On peut même dire que les producteurs de matière première sont pris en tenaille entre leurs propres fournisseurs, appartenant le plus souvent aux secteurs pétroliers, chimiques (sans compter avec l’arrivée des monopoles fournisseurs d’OGM !) et leurs clients, autant de mastodontes devant lesquels ils ont le rôle du « pot de terre », n’ayant guère d’espoir de bénéficier d’une quelconque marge arrière ou autre ristourne !

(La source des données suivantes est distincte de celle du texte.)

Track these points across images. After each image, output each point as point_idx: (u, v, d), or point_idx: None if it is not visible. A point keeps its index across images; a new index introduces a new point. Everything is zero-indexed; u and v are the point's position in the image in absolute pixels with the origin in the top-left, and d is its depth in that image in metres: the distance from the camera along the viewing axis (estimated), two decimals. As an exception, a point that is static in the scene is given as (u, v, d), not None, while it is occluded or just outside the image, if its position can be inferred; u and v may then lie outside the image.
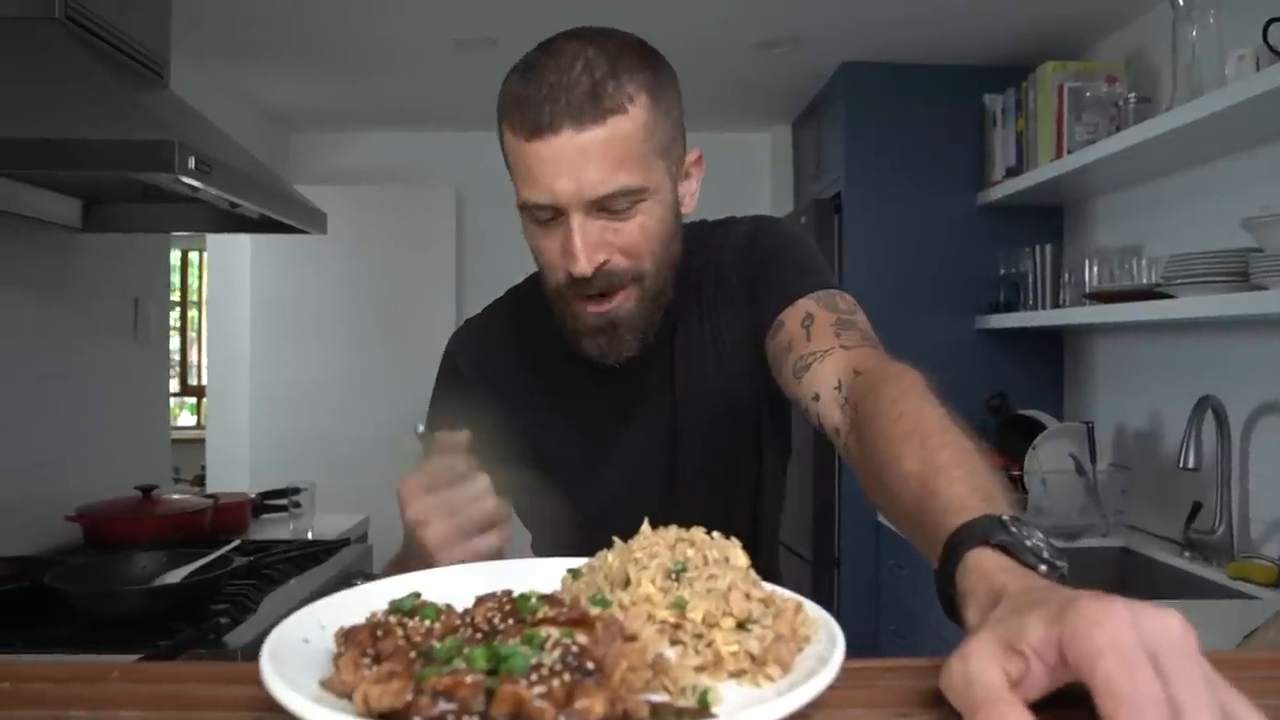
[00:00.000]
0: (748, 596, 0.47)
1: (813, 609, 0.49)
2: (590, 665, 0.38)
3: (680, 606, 0.46)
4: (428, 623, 0.44)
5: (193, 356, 6.24)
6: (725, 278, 1.02)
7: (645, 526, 0.54)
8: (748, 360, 1.00)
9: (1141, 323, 2.33)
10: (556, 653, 0.38)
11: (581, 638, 0.40)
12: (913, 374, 0.76)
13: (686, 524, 0.58)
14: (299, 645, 0.45)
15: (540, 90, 0.83)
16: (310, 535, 2.33)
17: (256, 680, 0.48)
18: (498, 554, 0.75)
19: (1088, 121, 2.39)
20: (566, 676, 0.36)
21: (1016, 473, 2.38)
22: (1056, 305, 2.60)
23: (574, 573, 0.55)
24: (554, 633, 0.40)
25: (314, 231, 2.20)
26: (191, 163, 1.46)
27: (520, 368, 1.06)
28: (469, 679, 0.35)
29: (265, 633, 1.46)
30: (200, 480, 4.39)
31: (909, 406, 0.70)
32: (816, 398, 0.84)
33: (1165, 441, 2.35)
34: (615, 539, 0.55)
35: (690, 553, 0.50)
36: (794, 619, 0.47)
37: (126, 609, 1.53)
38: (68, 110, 1.49)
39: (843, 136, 2.96)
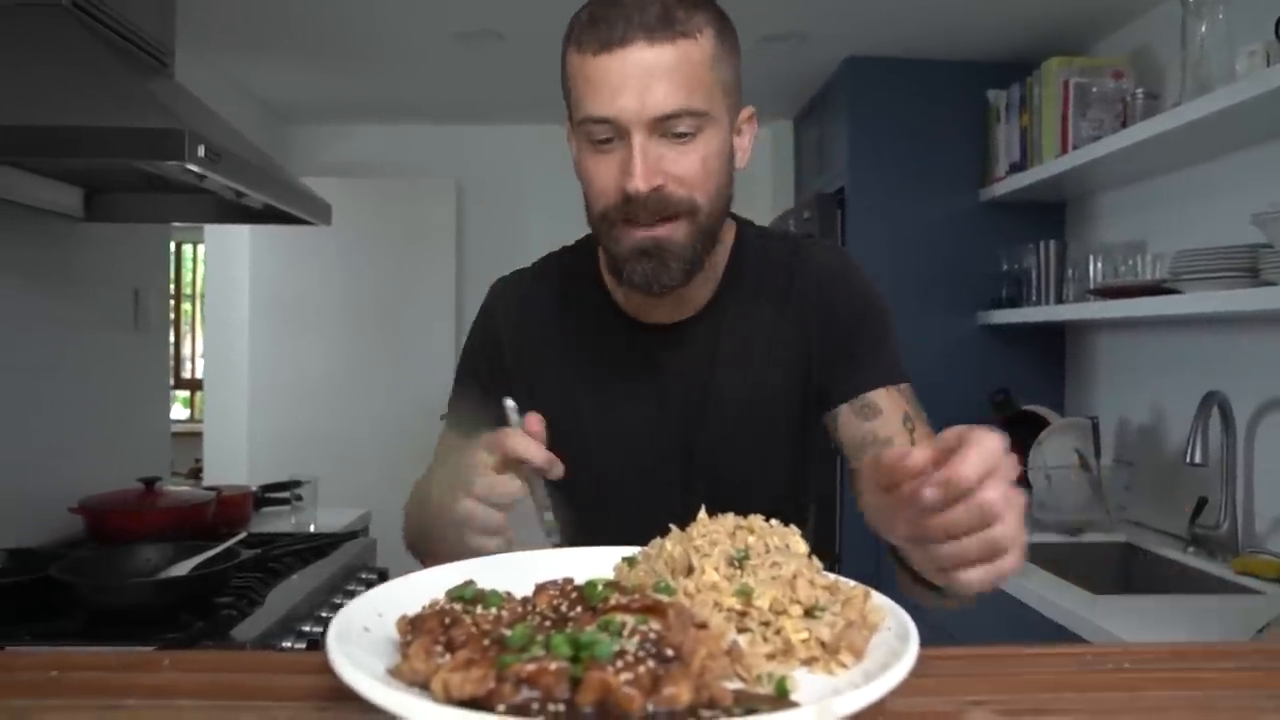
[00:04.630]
0: (812, 584, 0.47)
1: (879, 597, 0.49)
2: (669, 652, 0.37)
3: (746, 594, 0.46)
4: (494, 610, 0.43)
5: (185, 349, 6.20)
6: (790, 299, 1.02)
7: (703, 514, 0.53)
8: (789, 380, 1.01)
9: (1146, 318, 2.33)
10: (635, 639, 0.37)
11: (655, 624, 0.39)
12: None
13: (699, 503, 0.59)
14: (360, 634, 0.44)
15: (613, 10, 0.86)
16: (313, 529, 2.31)
17: (314, 670, 0.47)
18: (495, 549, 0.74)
19: (1093, 117, 2.39)
20: (650, 663, 0.35)
21: (1020, 469, 2.38)
22: (1060, 301, 2.61)
23: (629, 560, 0.54)
24: (629, 620, 0.39)
25: (318, 222, 2.18)
26: (201, 151, 1.45)
27: (554, 318, 1.06)
28: (553, 666, 0.35)
29: (273, 626, 1.43)
30: (195, 474, 4.37)
31: None
32: None
33: (1169, 437, 2.36)
34: (673, 527, 0.54)
35: (751, 540, 0.50)
36: (863, 606, 0.46)
37: (133, 601, 1.52)
38: (75, 97, 1.47)
39: (846, 131, 2.95)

Plutôt que d’être soutenus par des aides souvent vécues comme avilissantes, d’autres voies peuvent être envisagées pour rendre leur entière dignité à ces professionnels. Par exemple et en cohérence avec notre modèle d’équité du partage de la valeur ajoutée au sein de l’entreprise, nous proposons que soit négocié entre les professionnels et les Pouvoirs Publics, et revu autant que nécessaire, un prix « plancher » pour une production adaptée à la demande, mais un prix indexé sur la totalité de la valeur ajoutée aval engendrée dans la même filière, incluant la transformation de la matière première, les conditionnement, stockage, transport, commercialisation… jusqu’au consommateur final.

Selon la proposition, de chaîne ouverte (avec son premier maillon faible), on passerait ainsi à une chaîne fermée où chaque maillon aurait les meilleures chances de recueillir une rémunération digne de la valeur ajoutée intrinsèque apportée par son travail et en cohérence avec celle des autres intervenants de la filière !

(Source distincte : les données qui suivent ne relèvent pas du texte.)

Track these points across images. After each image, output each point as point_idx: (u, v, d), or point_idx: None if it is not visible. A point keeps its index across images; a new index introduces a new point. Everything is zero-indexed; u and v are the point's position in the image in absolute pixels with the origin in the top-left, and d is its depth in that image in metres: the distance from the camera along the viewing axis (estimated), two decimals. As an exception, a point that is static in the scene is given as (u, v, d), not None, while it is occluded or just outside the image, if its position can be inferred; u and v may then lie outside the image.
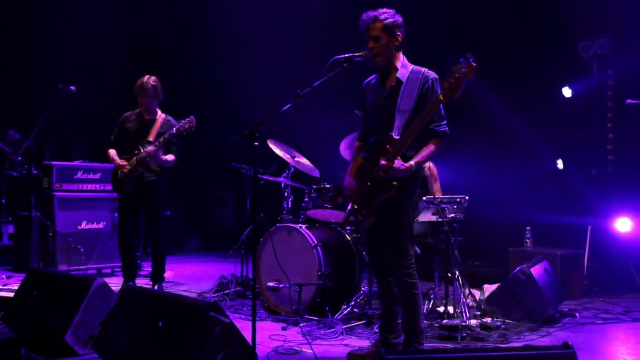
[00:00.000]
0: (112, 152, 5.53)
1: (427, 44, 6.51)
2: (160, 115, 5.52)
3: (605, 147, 7.05)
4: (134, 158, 5.35)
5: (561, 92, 7.21)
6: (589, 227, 6.61)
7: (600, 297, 5.98)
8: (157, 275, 5.55)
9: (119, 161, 5.42)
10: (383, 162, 3.49)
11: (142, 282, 6.11)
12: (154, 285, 5.52)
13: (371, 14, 3.66)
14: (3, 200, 8.12)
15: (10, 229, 8.03)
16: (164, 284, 5.62)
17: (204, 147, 9.12)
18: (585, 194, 6.96)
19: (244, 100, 8.47)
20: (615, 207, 6.73)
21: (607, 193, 6.83)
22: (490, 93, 6.97)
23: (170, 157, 5.40)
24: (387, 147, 3.51)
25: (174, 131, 5.22)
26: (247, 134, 3.45)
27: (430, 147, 3.61)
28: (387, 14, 3.65)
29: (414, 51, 3.88)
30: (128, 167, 5.35)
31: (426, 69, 3.69)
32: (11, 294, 4.54)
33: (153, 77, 5.46)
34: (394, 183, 3.50)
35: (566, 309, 5.24)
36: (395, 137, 3.54)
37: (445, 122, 3.65)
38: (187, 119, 5.22)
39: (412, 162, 3.53)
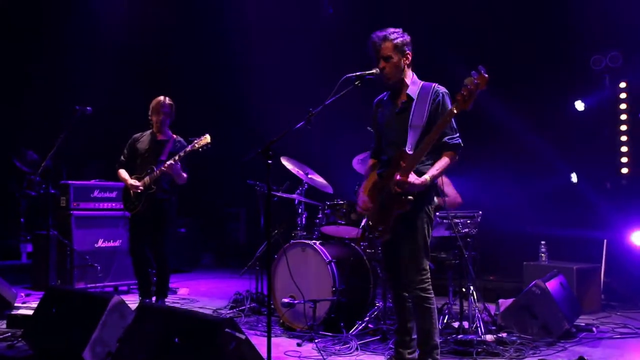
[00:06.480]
0: (123, 172, 5.59)
1: (437, 59, 6.54)
2: (172, 136, 5.62)
3: (620, 160, 7.03)
4: (147, 177, 5.39)
5: (574, 105, 7.20)
6: (605, 241, 6.55)
7: (617, 312, 5.93)
8: (161, 292, 5.56)
9: (130, 181, 5.48)
10: (398, 177, 3.51)
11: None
12: (157, 301, 5.52)
13: (380, 34, 3.70)
14: (22, 220, 8.27)
15: (29, 247, 8.14)
16: (180, 301, 5.61)
17: (218, 164, 9.21)
18: (600, 208, 6.91)
19: (259, 117, 8.57)
20: (631, 220, 6.69)
21: (622, 206, 6.79)
22: (502, 107, 6.98)
23: (184, 174, 5.46)
24: (401, 162, 3.54)
25: (189, 148, 5.27)
26: (260, 152, 3.49)
27: (445, 160, 3.62)
28: (396, 34, 3.69)
29: (425, 70, 3.92)
30: (142, 187, 5.41)
31: (436, 84, 3.72)
32: (30, 312, 4.61)
33: (169, 98, 5.60)
34: (410, 198, 3.51)
35: (583, 324, 5.19)
36: (408, 152, 3.57)
37: (457, 134, 3.67)
38: (202, 137, 5.27)
39: (426, 176, 3.55)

On aura compris que le terme « low cost » qui apparaît dans le titre de cet article est là pour rappeler le cas du « discount aérien », un cas de discount qui constitue un outrage à l’écologie pour tous ceux qui sont sensibilisés à la nécessité de préserver les ressources énergétiques fossiles et notre environnement et savent ce que le transport par aéronefs «coûte» à la planète (3).

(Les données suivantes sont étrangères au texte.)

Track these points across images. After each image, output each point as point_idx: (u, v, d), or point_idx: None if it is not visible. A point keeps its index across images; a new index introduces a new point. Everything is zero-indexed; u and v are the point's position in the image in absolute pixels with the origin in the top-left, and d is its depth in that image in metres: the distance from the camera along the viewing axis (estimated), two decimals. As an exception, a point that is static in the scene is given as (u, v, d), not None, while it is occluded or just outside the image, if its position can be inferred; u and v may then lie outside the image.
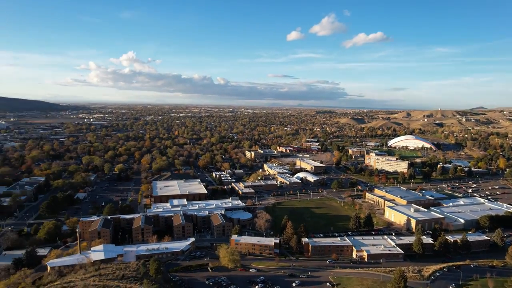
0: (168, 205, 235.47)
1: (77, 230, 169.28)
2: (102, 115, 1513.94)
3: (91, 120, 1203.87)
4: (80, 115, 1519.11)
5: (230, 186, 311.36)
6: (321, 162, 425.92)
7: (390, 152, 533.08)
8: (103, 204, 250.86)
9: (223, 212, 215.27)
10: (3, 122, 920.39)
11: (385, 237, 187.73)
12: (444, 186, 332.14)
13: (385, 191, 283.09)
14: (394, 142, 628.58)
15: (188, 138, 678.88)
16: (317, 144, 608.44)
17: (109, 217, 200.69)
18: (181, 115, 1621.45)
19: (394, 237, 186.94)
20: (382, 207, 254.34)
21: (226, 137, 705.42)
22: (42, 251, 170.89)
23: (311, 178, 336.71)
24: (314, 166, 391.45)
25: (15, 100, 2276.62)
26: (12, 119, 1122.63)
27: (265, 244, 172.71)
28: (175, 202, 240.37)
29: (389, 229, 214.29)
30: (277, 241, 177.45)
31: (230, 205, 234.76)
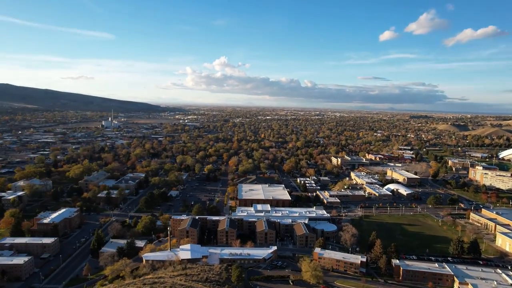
0: (252, 209, 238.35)
1: (168, 228, 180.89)
2: (195, 117, 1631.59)
3: (186, 121, 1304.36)
4: (177, 116, 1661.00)
5: (314, 194, 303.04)
6: (415, 174, 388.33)
7: (502, 166, 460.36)
8: (192, 203, 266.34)
9: (306, 221, 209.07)
10: (116, 122, 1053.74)
11: (498, 270, 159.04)
12: None
13: (497, 213, 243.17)
14: (507, 154, 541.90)
15: (274, 141, 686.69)
16: (411, 152, 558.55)
17: (197, 217, 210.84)
18: (267, 117, 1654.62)
19: (511, 272, 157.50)
20: (493, 231, 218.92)
21: (312, 141, 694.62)
22: (139, 243, 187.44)
23: (403, 191, 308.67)
24: (407, 178, 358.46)
25: (126, 103, 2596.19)
26: (123, 119, 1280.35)
27: (351, 262, 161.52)
28: (259, 207, 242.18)
29: (502, 260, 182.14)
30: (364, 259, 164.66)
31: (314, 214, 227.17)
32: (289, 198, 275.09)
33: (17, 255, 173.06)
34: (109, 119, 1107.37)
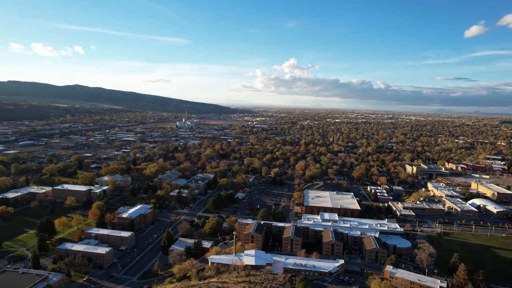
0: (318, 217, 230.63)
1: (234, 233, 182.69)
2: (263, 118, 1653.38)
3: (254, 123, 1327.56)
4: (246, 118, 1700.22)
5: (386, 205, 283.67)
6: (508, 188, 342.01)
7: None
8: (258, 207, 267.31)
9: (377, 235, 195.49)
10: (189, 123, 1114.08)
11: None
12: None
13: None
14: None
15: (343, 145, 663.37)
16: (502, 163, 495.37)
17: (262, 222, 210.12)
18: (336, 120, 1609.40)
19: None
20: None
21: (384, 147, 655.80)
22: (205, 244, 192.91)
23: (492, 208, 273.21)
24: (498, 193, 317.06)
25: (199, 104, 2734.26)
26: (195, 120, 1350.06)
27: (428, 286, 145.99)
28: (326, 215, 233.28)
29: None
30: (444, 284, 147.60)
31: (385, 228, 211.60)
32: (359, 208, 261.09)
33: (100, 244, 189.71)
34: (183, 120, 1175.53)
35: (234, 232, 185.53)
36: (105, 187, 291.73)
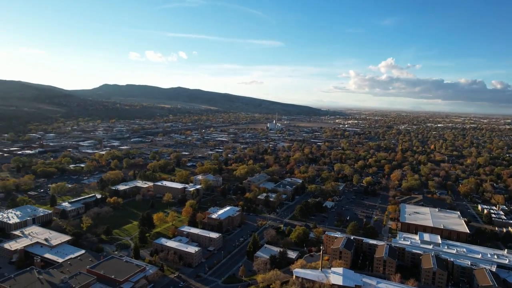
0: (416, 238, 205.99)
1: (321, 248, 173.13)
2: (356, 121, 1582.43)
3: (346, 126, 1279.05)
4: (337, 120, 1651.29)
5: (504, 230, 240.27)
6: None
7: None
8: (347, 218, 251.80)
9: (493, 268, 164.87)
10: (279, 124, 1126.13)
11: None
12: None
13: None
14: None
15: (446, 154, 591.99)
16: None
17: (352, 237, 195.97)
18: (439, 125, 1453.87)
19: None
20: None
21: (500, 158, 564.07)
22: (291, 254, 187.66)
23: None
24: None
25: (290, 105, 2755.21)
26: (286, 122, 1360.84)
27: None
28: (426, 236, 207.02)
29: None
30: None
31: (506, 261, 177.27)
32: (467, 230, 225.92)
33: (191, 243, 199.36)
34: (273, 121, 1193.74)
35: (321, 247, 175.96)
36: (198, 186, 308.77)
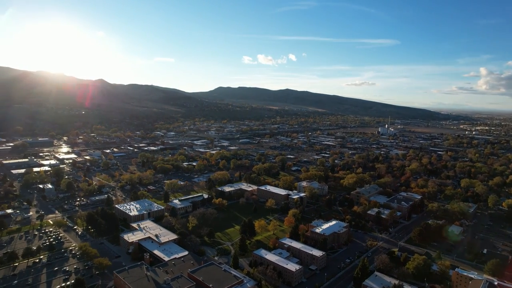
0: None
1: (449, 283, 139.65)
2: (487, 128, 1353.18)
3: (474, 132, 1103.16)
4: (462, 126, 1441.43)
5: None
6: None
7: None
8: (484, 252, 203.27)
9: None
10: (392, 129, 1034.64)
11: None
12: None
13: None
14: None
15: None
16: None
17: (495, 282, 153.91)
18: None
19: None
20: None
21: None
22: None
23: None
24: None
25: (403, 108, 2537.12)
26: (399, 126, 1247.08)
27: None
28: None
29: None
30: None
31: None
32: None
33: (291, 258, 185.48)
34: (386, 125, 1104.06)
35: (448, 283, 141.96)
36: (302, 194, 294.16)
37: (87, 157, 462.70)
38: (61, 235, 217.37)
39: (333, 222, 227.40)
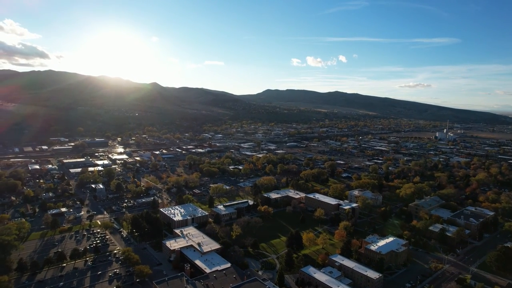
0: None
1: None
2: None
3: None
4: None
5: None
6: None
7: None
8: None
9: None
10: (451, 134, 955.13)
11: None
12: None
13: None
14: None
15: None
16: None
17: None
18: None
19: None
20: None
21: None
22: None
23: None
24: None
25: (463, 111, 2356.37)
26: (459, 131, 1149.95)
27: None
28: None
29: None
30: None
31: None
32: None
33: (343, 278, 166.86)
34: (444, 130, 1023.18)
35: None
36: (354, 204, 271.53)
37: (137, 158, 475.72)
38: (107, 237, 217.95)
39: (391, 239, 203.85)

(1) Métaphore du philosophe et économiste écossais A. Smith

(2) Voir l’article « Croissance et énergie : une brève synthèse » par R. Guillet

(3) Voir l’article « Plaidoyer pour une autre croissance » par R. Guillet

(4) Voir l’avant propos du livre « Pour plus de solidarité entre le capital et le travail ou de nouvelles chances pour l’emploi » par R. Guillet (ed. L’Harmattan)

(5) Le rapport de la commission Stiglitz suggère un « nouveau PIB »

(6) Allusion au livre « J’ai fait HEC et je m’en excuse » de Florence Noiville

(7) Voir le livre « Pour plus de solidarité entre la capital et le travail ou de nouvelles chances pour l’emploi » par R. Guillet (édité en 2004 + version 2009 en e-book) et articles complémentaires aux éditions l’Harmattan.